------ Passage for review ------

The true cause behind the Quaternary extinction event – the worldwide phenomenon that wiped out 177 species of mammalian megafauna a hundred millennia ago – has eluded science for the longest time.

While popular hypotheses identify either climate change or the rise of humanity as the factor that truly spelled doom for the woolly mammoth, the smilodon, and their ilk, researchers have spent the last five decades trying to determine the real reason behind the extinction of the gigantic creatures that dominated the global Plio-Pleistocene landscape.
 
 
However, researchers from Aarhus University believe that they have evidence strong enough to uncover the truth – and it may be a rather uncomfortable one.
 
Hunting for answers
 
Led by Aarhus’s Professor Jens-Christian Svenning, the study, which was recently published in the Proceedings of the Royal Society, points to the boom in global human activity – both in terms of expansion and hunting – as the main reason behind the disappearance of mammalian species that weighed more than or equal to 10 kg (22 lbs) existing between 132,000-1,000 years ago.
 
The so-called “overkill” theory suggests that Ice Age animals were unable to cope with the effects of humanity’s migration from Africa to different continents over the last 100,000 years. The study’s findings provide a strong correlation between human hunting and extinction. Large prehistoric animals (or in the case of carnivores, their smaller prey) were hunted by humans for food; rapidly dwindling populations and food source scarcity soon led to the Ice Age animals’ extinction.

------

• _Exercise aim_: Quote the part of the passage about the Ice Age megafauna extinction that opens with the words containing "However, researchers from" and closes with "132,000-1,000 years ago.". Rely only on the passage about the Ice Age megafauna extinction.

------ Extracted material ------

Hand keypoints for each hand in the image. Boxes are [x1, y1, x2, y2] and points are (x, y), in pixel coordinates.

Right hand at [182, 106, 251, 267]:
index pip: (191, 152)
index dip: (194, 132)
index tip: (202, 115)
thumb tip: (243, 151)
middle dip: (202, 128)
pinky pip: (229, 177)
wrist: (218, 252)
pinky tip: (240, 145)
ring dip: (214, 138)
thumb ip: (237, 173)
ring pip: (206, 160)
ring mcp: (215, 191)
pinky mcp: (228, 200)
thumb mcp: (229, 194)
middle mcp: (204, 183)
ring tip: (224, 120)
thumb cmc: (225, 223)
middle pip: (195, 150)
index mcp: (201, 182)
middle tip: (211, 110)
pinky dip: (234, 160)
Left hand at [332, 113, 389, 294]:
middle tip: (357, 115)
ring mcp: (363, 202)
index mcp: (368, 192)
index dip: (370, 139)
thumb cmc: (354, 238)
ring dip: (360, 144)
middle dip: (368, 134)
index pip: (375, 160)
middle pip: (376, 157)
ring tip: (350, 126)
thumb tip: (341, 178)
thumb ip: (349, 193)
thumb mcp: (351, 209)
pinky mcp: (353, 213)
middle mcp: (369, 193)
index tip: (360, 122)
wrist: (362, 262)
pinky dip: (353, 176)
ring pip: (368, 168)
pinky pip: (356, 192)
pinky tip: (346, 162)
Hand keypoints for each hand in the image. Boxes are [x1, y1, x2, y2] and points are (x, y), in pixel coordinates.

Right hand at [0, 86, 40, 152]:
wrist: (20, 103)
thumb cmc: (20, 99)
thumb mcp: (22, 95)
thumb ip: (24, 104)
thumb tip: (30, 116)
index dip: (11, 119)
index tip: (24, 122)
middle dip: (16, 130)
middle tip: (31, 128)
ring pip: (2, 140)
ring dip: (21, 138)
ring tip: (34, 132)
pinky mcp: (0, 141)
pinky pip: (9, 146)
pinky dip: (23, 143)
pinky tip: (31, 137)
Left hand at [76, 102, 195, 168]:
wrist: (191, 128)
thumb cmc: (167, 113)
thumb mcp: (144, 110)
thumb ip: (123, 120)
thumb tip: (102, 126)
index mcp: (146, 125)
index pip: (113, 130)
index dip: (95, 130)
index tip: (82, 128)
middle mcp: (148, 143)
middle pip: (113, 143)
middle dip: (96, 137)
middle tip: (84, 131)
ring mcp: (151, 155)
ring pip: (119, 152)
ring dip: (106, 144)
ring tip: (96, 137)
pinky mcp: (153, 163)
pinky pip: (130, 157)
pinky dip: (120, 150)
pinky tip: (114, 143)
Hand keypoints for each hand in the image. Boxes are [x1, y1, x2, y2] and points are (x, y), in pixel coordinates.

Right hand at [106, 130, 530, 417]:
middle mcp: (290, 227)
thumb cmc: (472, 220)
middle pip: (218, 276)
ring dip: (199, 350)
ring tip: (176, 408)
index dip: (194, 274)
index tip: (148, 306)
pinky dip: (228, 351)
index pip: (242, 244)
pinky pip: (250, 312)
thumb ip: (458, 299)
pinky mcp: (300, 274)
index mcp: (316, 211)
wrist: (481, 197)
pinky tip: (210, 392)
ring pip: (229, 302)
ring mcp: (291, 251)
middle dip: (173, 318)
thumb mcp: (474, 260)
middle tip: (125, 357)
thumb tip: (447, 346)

------

• _Answer space_:
However, researchers from Aarhus University believe that they have evidence strong enough to uncover the truth – and it may be a rather uncomfortable one.
 
Hunting for answers
 
Led by Aarhus’s Professor Jens-Christian Svenning, the study, which was recently published in the Proceedings of the Royal Society, points to the boom in global human activity – both in terms of expansion and hunting – as the main reason behind the disappearance of mammalian species that weighed more than or equal to 10 kg (22 lbs) existing between 132,000-1,000 years ago.